Segundo o jornal "Le Parisien", com base em relatório secreto, experimentos ocorreram no Saara argelino nos anos 60
LUCIANA COELHO
Um relatório secreto e anônimo escrito por militares franceses e obtido pelo jornal "Le Parisien" indica que a França usou seus soldados como cobaias em testes nucleares na primeira metade dos anos 60.
Segundo o relatório "A gênese da organização e experimentação no Saara", pelo menos um dos testes conduzidos no deserto, em 1961, visava "estudar os efeitos fisiológicos e psicológicos das armas nucleares sobre o homem", afirma o "Parisien" na edição de ontem.
"Nosso pelotão foi incumbido de simular a guerra atômica. Achávamos até que tínhamos sorte, comparando com quem estava na guerra de verdade", diz um dos soldados citados.
Em outro trecho, é descrito um experimento no qual um grupo de soldados foi colocado a 700 metros do local de uma explosão para verificar os efeitos da radioatividade. Após assistir à detonação, de dentro de tanques em uma distância de 1,5 km, o grupo caminhou a pé, sem máscaras, em direção ao local.
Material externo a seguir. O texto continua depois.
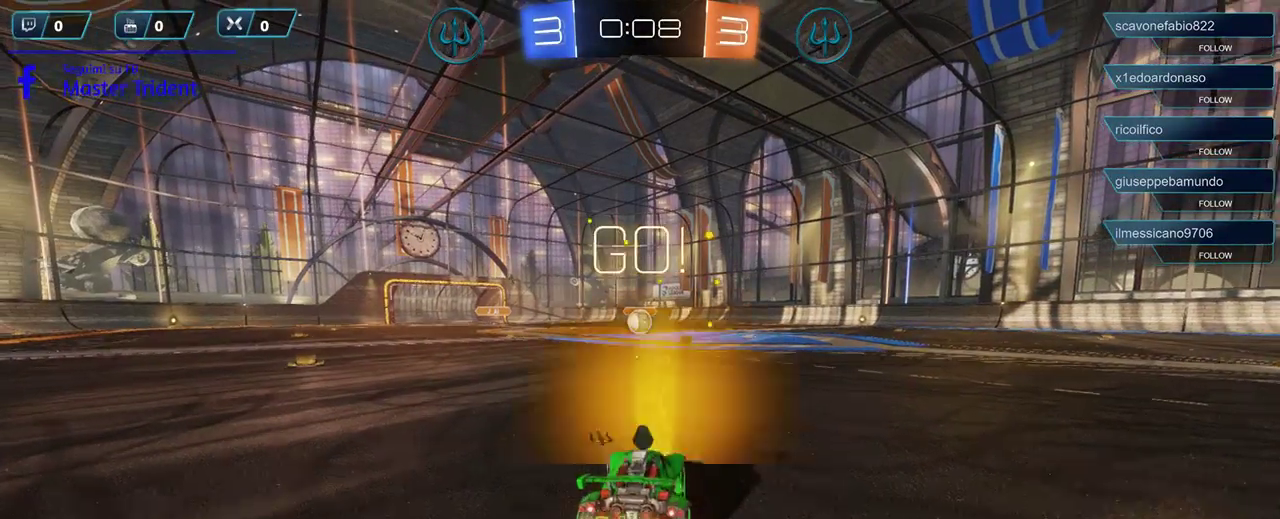
{"buttons": ["R1", "R2"], "left_stick": "right", "right_stick": "center", "events": [[367, "left_stick", "center"], [467, "left_stick", "right"]]}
Recolocado em blindados, eles chegaram a até 275 metros do ponto zero, apenas uma hora após o teste.
Segundo o "Parisien", o relatório foi escrito em 1998 -ano em que o então presidente Jacques Chirac pôs fim aos testes nucleares (foram 210 de 1960 a 1996; o Saara foi trocado pela Polinésia francesa em 1966).
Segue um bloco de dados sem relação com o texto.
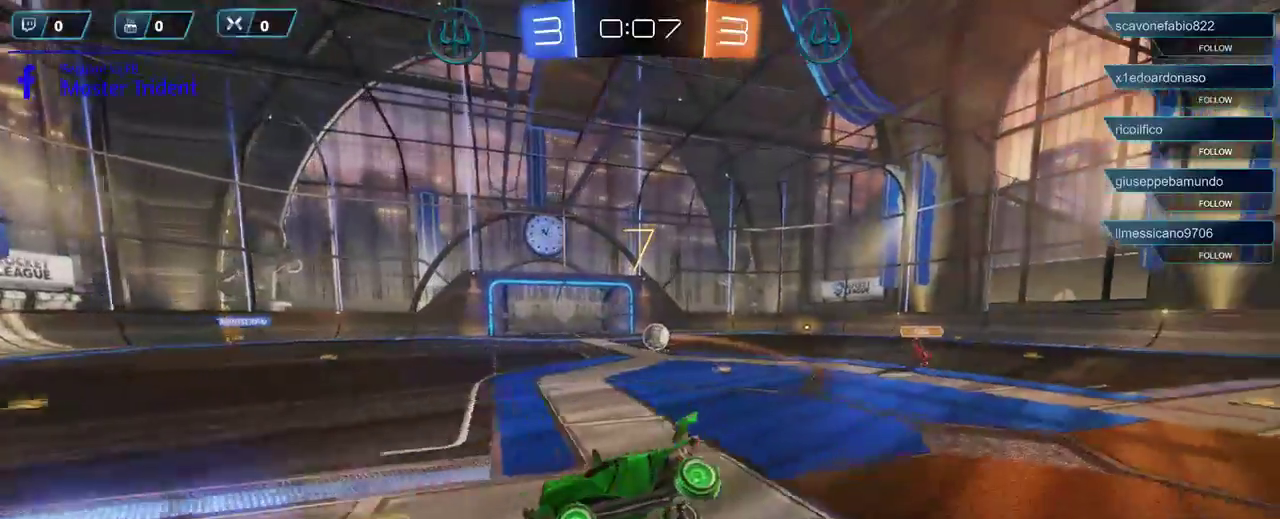
{"buttons": ["R2"], "left_stick": "right", "right_stick": "center", "events": [[200, "left_stick", "right"]]}
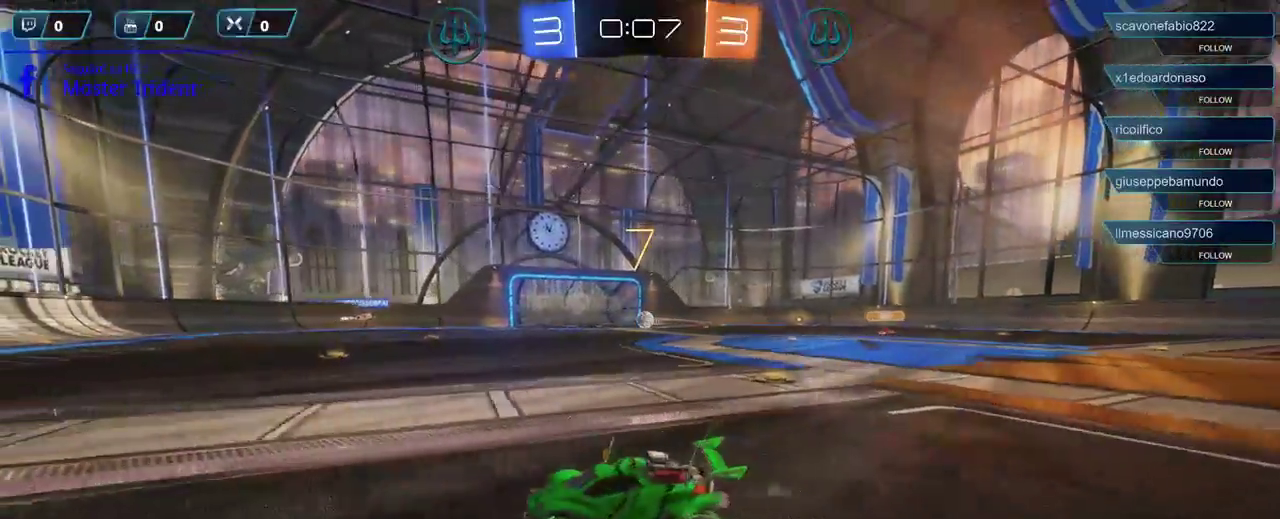
{"buttons": ["R2"], "left_stick": "center", "right_stick": "center", "events": [[100, "left_stick", "center"], [233, "left_stick", "left"], [433, "left_stick", "center"]]}
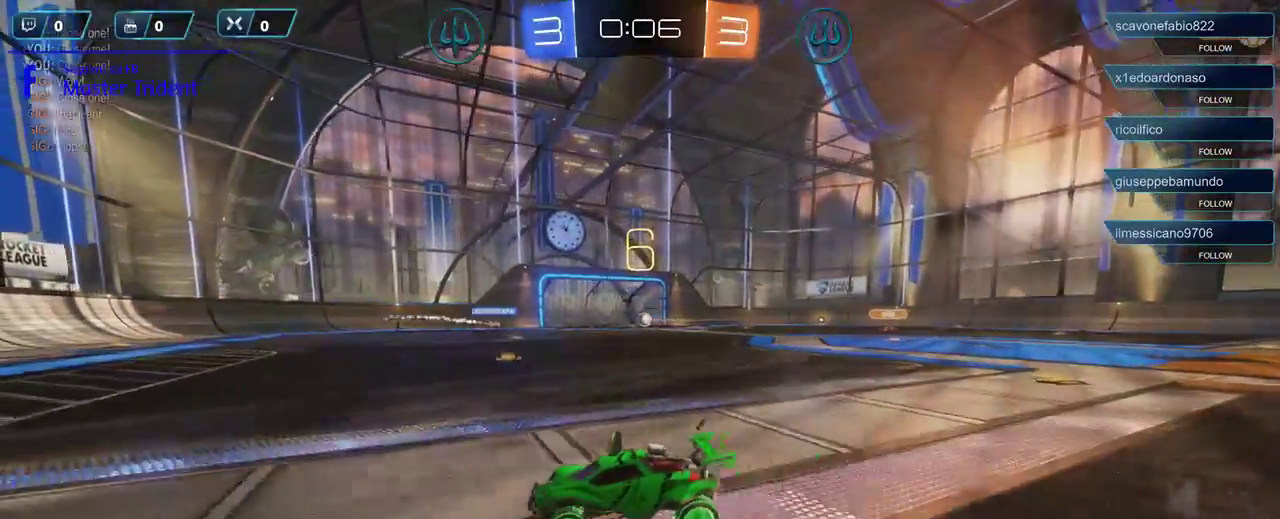
{"buttons": ["R2"], "left_stick": "left", "right_stick": "center", "events": [[267, "left_stick", "left"]]}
No passado, soldados franceses reclamaram de terem sido tratados como cobaias, sem a proteção adequada, em testes de radiação. Em dezembro, o Parlamento aprovou a compensação de alguns veteranos.
Mas o documento que veio à tona ontem, se autêntico, seria o único conhecido sobre tais experiências, afirmou ao jornal Patrice Bouveret, presidente do Observatório das Armas, um centro de estudos sobre conflitos e paz. Além disso, disse ele à BBC, mostra que as autoridades francesas estavam cientes dos riscos para seus soldados.
O atual ministro francês da Defesa, Hervé Morin, afirmou que nunca soube do relatório. E disseque o nível de radiação a que os soldados foram expostos era "muito baixo", citando teores constatados em argelinos que viviam nas cercanias.